=== What is being asked ===
Below are lines of data; restate word for word those running from the line containing "Development Training less than 6 Months)" to the line containing "They are undertaking officer cadet training.", inclusive, and no others.

=== Page images and extracted text ===
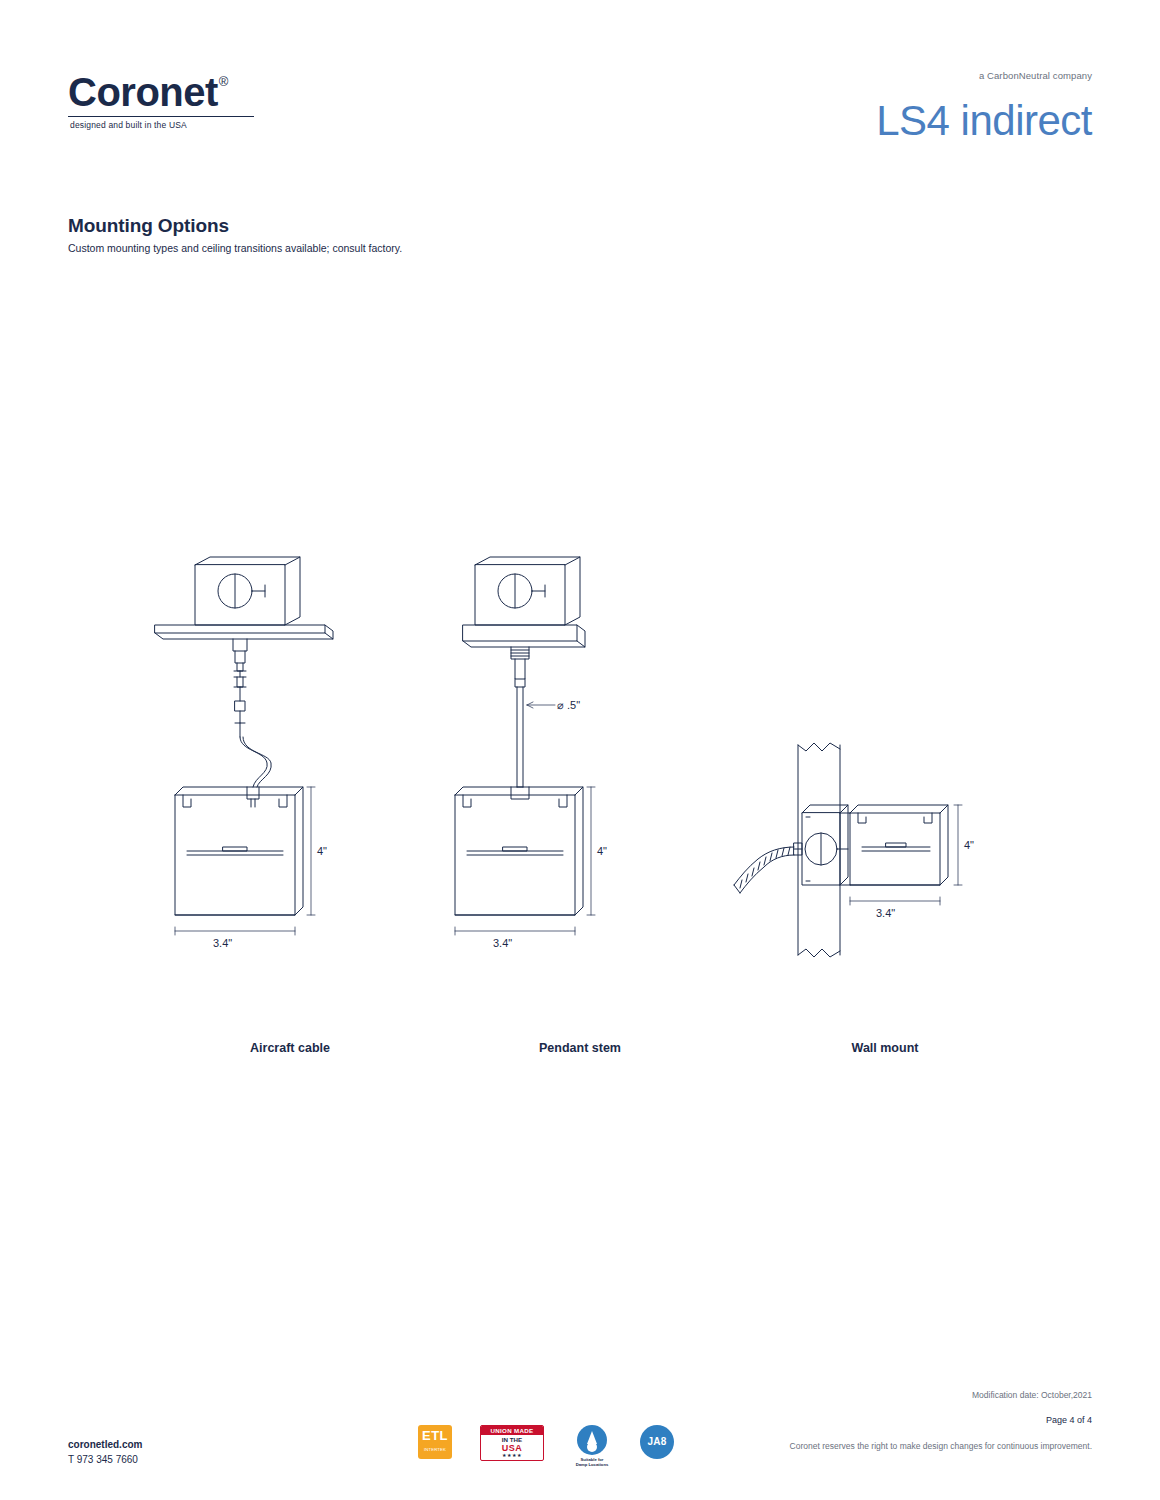Coronet®
designed and built in the USA
a CarbonNeutral company
LS4 indirect
Mounting Options
Custom mounting types and ceiling transitions available; consult factory.
4" 3.4"
Aircraft cable
⌀ .5" 4" 3.4"
Pendant stem
4" 3.4"
Wall mount
Modification date: October,2021
Page 4 of 4
Coronet reserves the right to make design changes for continuous improvement.
coronetled.com
T 973 345 7660
ETL
INTERTEK
UNION MADE
IN THE
USA
★★★★
Suitable for
Damp Locations
JA8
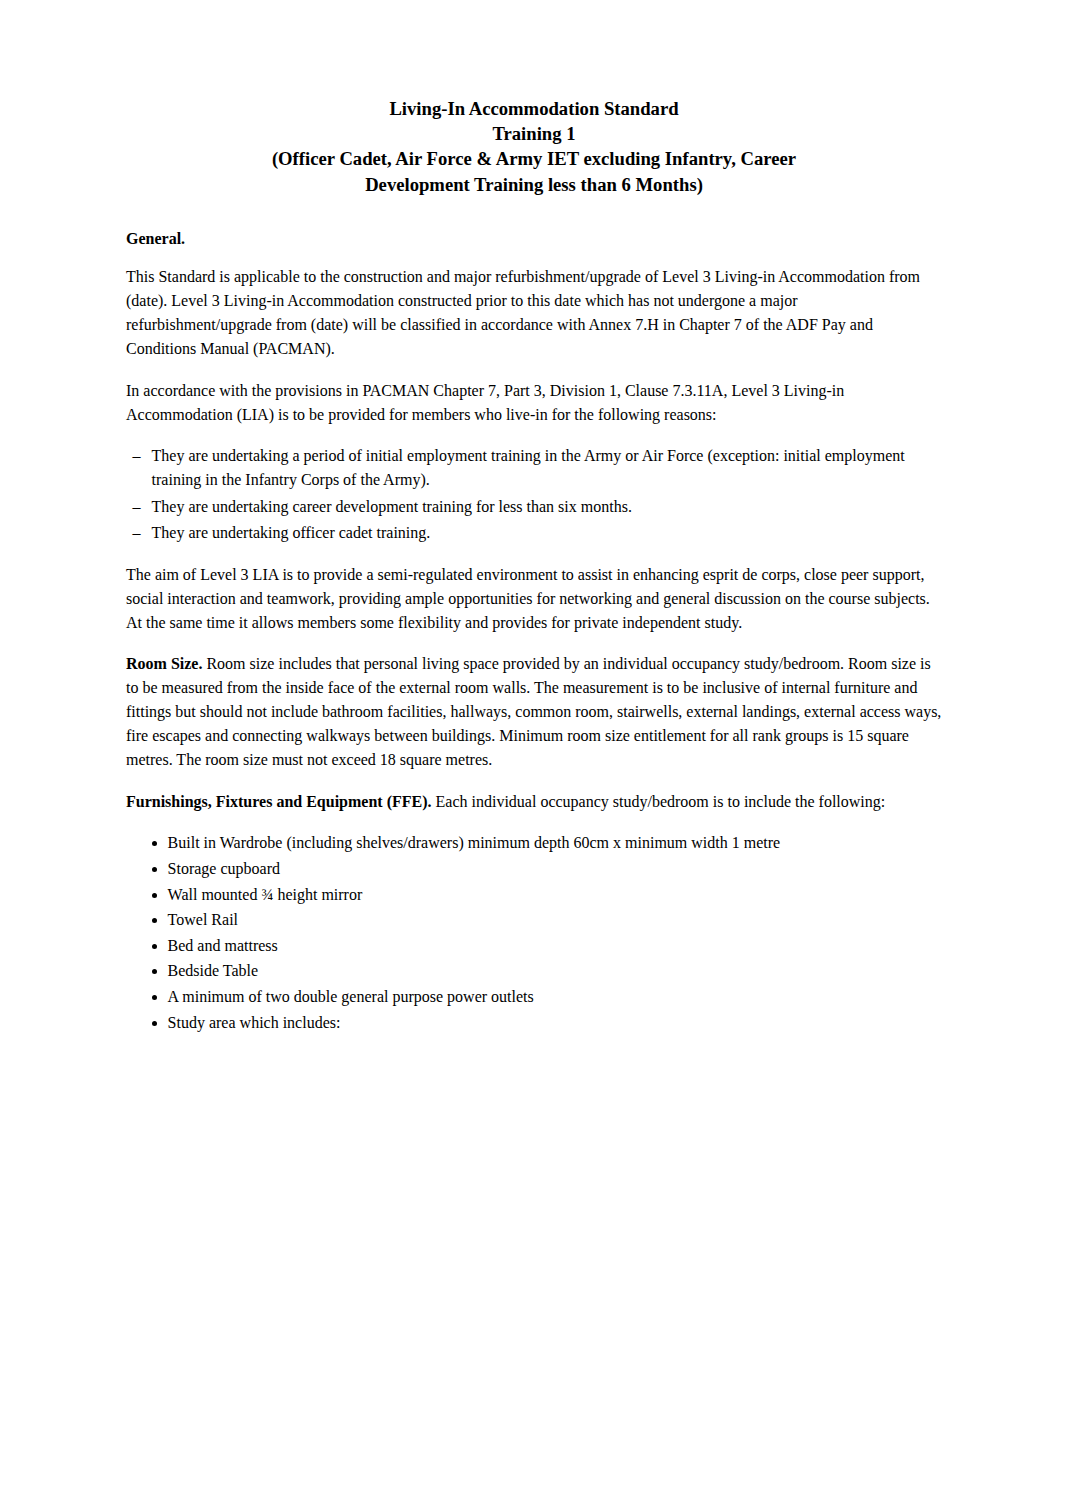Living-In Accommodation Standard
Training 1
(Officer Cadet, Air Force & Army IET excluding Infantry, Career
Development Training less than 6 Months)
General.
This Standard is applicable to the construction and major refurbishment/upgrade of Level 3 Living-in Accommodation from (date). Level 3 Living-in Accommodation constructed prior to this date which has not undergone a major refurbishment/upgrade from (date) will be classified in accordance with Annex 7.H in Chapter 7 of the ADF Pay and Conditions Manual (PACMAN).
In accordance with the provisions in PACMAN Chapter 7, Part 3, Division 1, Clause 7.3.11A, Level 3 Living-in Accommodation (LIA) is to be provided for members who live-in for the following reasons:
They are undertaking a period of initial employment training in the Army or Air Force (exception: initial employment training in the Infantry Corps of the Army).
They are undertaking career development training for less than six months.
They are undertaking officer cadet training.
The aim of Level 3 LIA is to provide a semi-regulated environment to assist in enhancing esprit de corps, close peer support, social interaction and teamwork, providing ample opportunities for networking and general discussion on the course subjects. At the same time it allows members some flexibility and provides for private independent study.
Room Size. Room size includes that personal living space provided by an individual occupancy study/bedroom. Room size is to be measured from the inside face of the external room walls. The measurement is to be inclusive of internal furniture and fittings but should not include bathroom facilities, hallways, common room, stairwells, external landings, external access ways, fire escapes and connecting walkways between buildings. Minimum room size entitlement for all rank groups is 15 square metres. The room size must not exceed 18 square metres.
Furnishings, Fixtures and Equipment (FFE). Each individual occupancy study/bedroom is to include the following:
Built in Wardrobe (including shelves/drawers) minimum depth 60cm x minimum width 1 metre
Storage cupboard
Wall mounted ¾ height mirror
Towel Rail
Bed and mattress
Bedside Table
A minimum of two double general purpose power outlets
Study area which includes:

=== Exercise result ===
Development Training less than 6 Months)
General.
This Standard is applicable to the construction and major refurbishment/upgrade of Level 3 Living-in Accommodation from (date). Level 3 Living-in Accommodation constructed prior to this date which has not undergone a major refurbishment/upgrade from (date) will be classified in accordance with Annex 7.H in Chapter 7 of the ADF Pay and Conditions Manual (PACMAN).
In accordance with the provisions in PACMAN Chapter 7, Part 3, Division 1, Clause 7.3.11A, Level 3 Living-in Accommodation (LIA) is to be provided for members who live-in for the following reasons:
They are undertaking a period of initial employment training in the Army or Air Force (exception: initial employment training in the Infantry Corps of the Army).
They are undertaking career development training for less than six months.
They are undertaking officer cadet training.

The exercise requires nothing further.